Growers should follow the basic IPM methods when targeting pests on their corn crops such as seedling insects, says Lee. But one of the big questions now involves the use of seed treatments.

“And sometimes now, you don't have an option other than high dose or low dose — there is not untreated. Hopper box treatments become less of an issue as options have narrowed on what you can't put on the seed. Different seed treatments have been evaluated by the University of Kentucky, looking at white grubs, flea beetles, seed corn maggots, cutworms and root worms. If you're in a rotation, you may not have to worry about rootworms or other insects.”
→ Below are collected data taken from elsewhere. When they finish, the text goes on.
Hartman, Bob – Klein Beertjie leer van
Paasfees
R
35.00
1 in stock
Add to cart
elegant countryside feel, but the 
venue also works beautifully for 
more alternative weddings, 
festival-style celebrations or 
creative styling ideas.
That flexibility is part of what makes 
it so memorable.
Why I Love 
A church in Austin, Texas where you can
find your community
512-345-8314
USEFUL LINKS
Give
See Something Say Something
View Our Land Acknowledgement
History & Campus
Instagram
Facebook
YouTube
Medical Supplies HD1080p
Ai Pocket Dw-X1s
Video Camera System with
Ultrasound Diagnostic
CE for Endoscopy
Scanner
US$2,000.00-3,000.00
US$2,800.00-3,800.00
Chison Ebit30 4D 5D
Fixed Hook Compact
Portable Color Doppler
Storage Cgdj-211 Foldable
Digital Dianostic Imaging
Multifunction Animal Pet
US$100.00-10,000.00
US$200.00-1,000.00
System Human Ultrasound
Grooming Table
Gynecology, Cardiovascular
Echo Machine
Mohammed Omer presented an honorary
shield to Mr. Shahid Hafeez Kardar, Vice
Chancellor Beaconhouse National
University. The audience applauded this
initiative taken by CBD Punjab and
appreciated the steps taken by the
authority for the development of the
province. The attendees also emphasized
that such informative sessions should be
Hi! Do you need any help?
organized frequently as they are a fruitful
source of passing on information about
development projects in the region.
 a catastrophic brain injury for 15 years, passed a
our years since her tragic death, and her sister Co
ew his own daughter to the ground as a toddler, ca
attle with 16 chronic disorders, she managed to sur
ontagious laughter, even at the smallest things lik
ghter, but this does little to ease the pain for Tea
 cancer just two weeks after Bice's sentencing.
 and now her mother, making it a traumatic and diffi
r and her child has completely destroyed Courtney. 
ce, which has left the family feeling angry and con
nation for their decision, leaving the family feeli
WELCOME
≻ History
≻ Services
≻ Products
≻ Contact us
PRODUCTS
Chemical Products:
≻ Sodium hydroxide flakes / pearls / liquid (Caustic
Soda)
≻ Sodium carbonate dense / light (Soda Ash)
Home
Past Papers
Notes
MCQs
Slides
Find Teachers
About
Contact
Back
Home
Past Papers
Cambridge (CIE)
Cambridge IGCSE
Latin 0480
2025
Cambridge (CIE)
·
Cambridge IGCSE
The three groupings of insect-resistant corn include YieldGard, Herculex and Agrisure, he says.

Turning to foliar fungicides, Lee says research has shown a favorable response from their use only in conditions that are favorable for the development of disease. “If you have several things working against you, the need to spray a fungicide increases. For example, if you're planting a susceptible hybrid in no-till conditions and you're planting late and under irrigation, it might be to your benefit to use a foliar fungicide. In one field, we saw a 70-bushel difference in favor of using a fungicide.

“But if we're in conditions where disease doesn't show up, we haven't seen enough data that would prove to us that we get a yield increase if we use a fungicide.”